DOCUMENT EXCERPT:
Behind Menshikov's house were the Prince's private church, with a bell tower and a soft chime, and a large, formal garden with latticed walls, hedges and a grove of trees, houses for his gardeners and a farm with chickens and other animals. Being on the north side of the river, the garden made the most of the southern exposure, and, shielded from the wind by trees and hedges, produced fruits and even melons. The rest of the island contained a few wooden houses and grazing fields for horses and cattle, but most of Vasilevsky Island was still covered with forest and bushes.

Always, the heart of the city was the great river, a deep torrent of cold water sweeping silently and swiftly down from the inland sea of Lake Ladoga, past the fortress, past Menshikov's great red-roofed mansion and out through the islands, flowing so vigorously into the Gulf of Finland that the current was still visible a mile from shore. The tremendous surging power of the current, the pressure of winter ice and the crunch of ice floes in springtime all would have made it difficult to build a bridge in Peter's time; but these were not the reasons that no bridge was built. Peter wanted his subjects to learn seamanship and sailing, so he insisted that they cross the Neva by boat—without oars. For those who could not afford a private boat, twenty government-authorized ferryboats were permitted, but the boatmen, most of them ignorant peasants, were often confounded by the rapid current and by strong gusts of wind. Only after the Polish ambassador, a major general and one of the Tsar's own doctors had drowned in successive sailing accidents did Peter relent and allow the ferrymen the use of oars. For the general population, crossing remained risky; if a storm came up, people might be detained on the wrong side of the river for several days. In winter, citizens could easily walk across the ice, but in summer when there were storms, in autumn or spring when the ice was forming or melting, the people on the islands in the Neva were virtually cut off from the rest of Russia. (In April 1712, Peter devised a way to cross the river without much danger from falling through the thinning ice: he had a four-oared rowboat put upon a sled and he sat in the boat; horses and sled might go through the ice, but boat and tsar would float.)

INSTRUCTION A: Copy the entries from the start through the line containing "ion de dépendances" without changing any wording, and leave the pictures out of your answer.

INPUT MATERIAL:
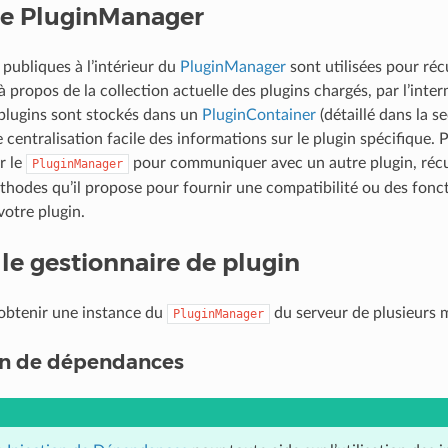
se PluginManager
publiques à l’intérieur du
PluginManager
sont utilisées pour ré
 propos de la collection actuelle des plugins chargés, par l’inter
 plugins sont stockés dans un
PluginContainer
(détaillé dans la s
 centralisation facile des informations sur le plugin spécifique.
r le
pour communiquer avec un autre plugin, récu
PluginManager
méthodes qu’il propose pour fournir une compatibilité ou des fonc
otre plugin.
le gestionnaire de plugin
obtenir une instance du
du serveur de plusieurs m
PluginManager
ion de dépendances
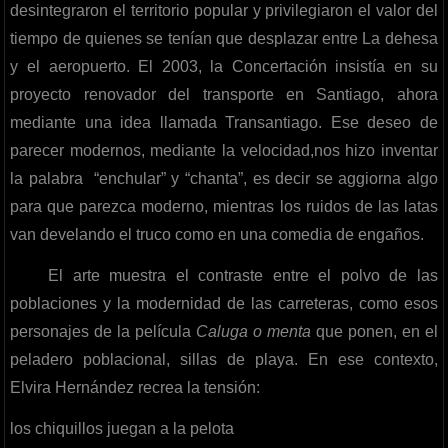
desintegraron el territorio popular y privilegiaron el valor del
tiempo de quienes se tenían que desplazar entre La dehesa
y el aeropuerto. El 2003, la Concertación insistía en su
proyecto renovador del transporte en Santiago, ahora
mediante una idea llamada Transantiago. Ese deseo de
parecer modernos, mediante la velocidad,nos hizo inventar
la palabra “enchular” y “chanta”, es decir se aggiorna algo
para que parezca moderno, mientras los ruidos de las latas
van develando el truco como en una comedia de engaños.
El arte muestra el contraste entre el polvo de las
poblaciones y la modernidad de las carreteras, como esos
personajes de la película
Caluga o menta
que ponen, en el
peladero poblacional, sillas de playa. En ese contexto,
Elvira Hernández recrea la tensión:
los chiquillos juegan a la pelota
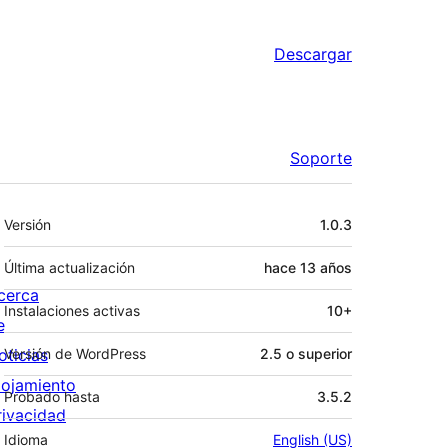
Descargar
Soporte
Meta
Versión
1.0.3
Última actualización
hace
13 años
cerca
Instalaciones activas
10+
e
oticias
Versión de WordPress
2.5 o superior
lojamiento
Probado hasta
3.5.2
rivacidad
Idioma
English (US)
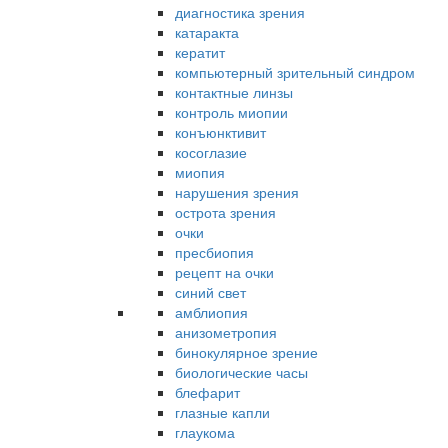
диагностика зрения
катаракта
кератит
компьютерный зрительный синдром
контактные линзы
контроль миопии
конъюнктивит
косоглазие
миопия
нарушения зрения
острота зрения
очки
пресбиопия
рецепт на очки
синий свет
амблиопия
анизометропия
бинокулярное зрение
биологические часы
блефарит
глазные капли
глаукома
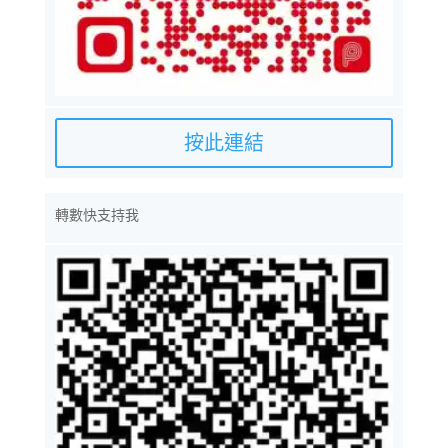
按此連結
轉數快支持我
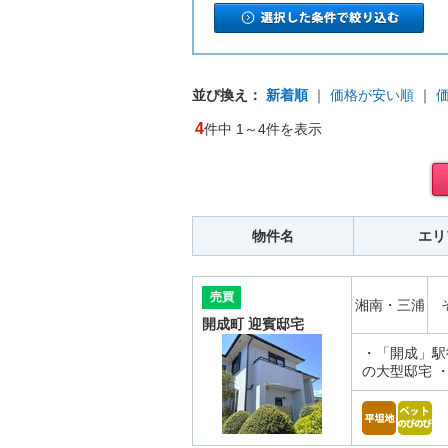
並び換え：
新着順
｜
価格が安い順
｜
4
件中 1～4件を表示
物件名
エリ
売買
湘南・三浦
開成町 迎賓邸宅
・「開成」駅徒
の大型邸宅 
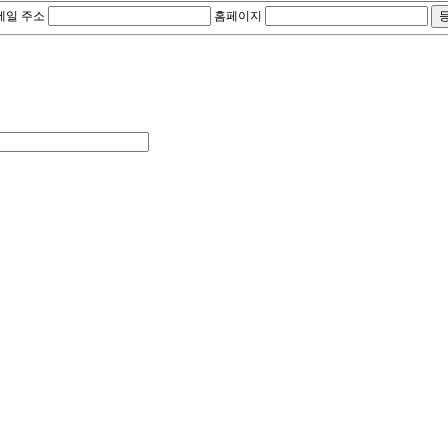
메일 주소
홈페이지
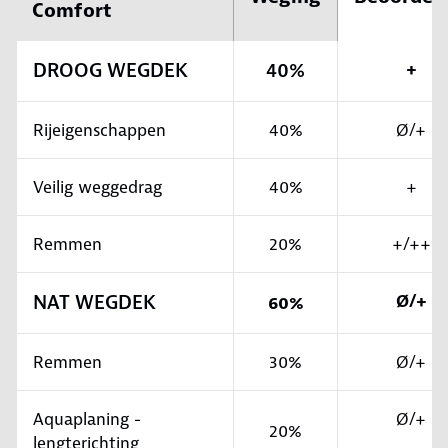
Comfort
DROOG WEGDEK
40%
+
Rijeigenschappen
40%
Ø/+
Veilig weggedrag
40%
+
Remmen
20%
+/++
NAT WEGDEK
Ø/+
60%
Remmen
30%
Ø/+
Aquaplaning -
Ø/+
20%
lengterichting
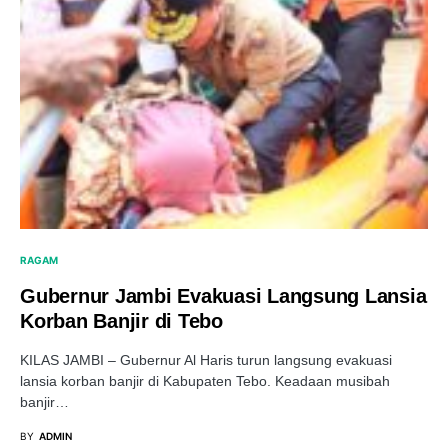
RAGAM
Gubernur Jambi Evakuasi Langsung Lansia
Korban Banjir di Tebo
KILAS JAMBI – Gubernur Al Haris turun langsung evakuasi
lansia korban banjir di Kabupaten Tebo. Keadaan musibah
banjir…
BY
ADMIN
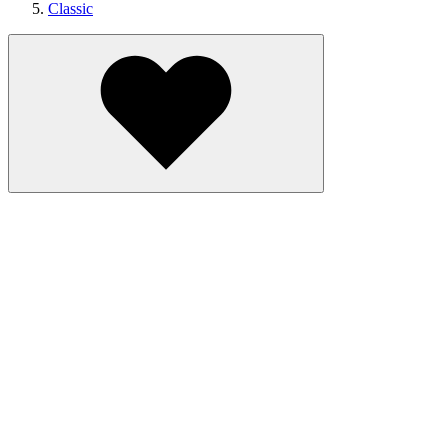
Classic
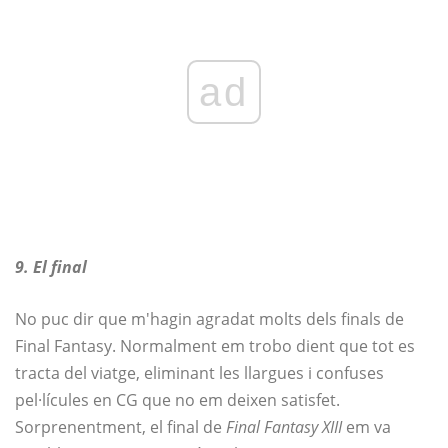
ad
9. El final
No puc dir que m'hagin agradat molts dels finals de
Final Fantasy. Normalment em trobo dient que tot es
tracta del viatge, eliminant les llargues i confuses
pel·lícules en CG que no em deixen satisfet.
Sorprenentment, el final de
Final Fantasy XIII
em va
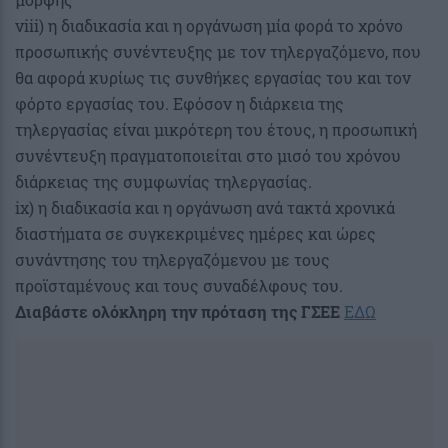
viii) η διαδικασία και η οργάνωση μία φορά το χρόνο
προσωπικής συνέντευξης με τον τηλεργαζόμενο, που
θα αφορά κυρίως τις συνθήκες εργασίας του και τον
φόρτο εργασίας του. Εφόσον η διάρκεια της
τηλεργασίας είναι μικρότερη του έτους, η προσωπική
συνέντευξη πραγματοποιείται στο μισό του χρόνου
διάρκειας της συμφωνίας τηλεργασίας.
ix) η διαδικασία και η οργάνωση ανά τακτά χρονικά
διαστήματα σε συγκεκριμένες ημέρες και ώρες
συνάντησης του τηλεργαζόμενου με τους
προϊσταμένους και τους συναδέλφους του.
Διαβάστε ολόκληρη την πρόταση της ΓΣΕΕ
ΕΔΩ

INSTRUCTION B: List all the people whose drowning in sailing accidents, according to the passage about the Neva in Peter's time, led Peter to allow the ferrymen oars.

EXERCISE ANSWER A:
se PluginManager
publiques à l’intérieur du
PluginManager
sont utilisées pour ré
 propos de la collection actuelle des plugins chargés, par l’inter
 plugins sont stockés dans un
PluginContainer
(détaillé dans la s
 centralisation facile des informations sur le plugin spécifique.
r le
pour communiquer avec un autre plugin, récu
PluginManager
méthodes qu’il propose pour fournir une compatibilité ou des fonc
otre plugin.
le gestionnaire de plugin
obtenir une instance du
du serveur de plusieurs m
PluginManager
ion de dépendances

EXERCISE ANSWER B:
- The Polish ambassador
- A major general
- One of the Tsar's own doctors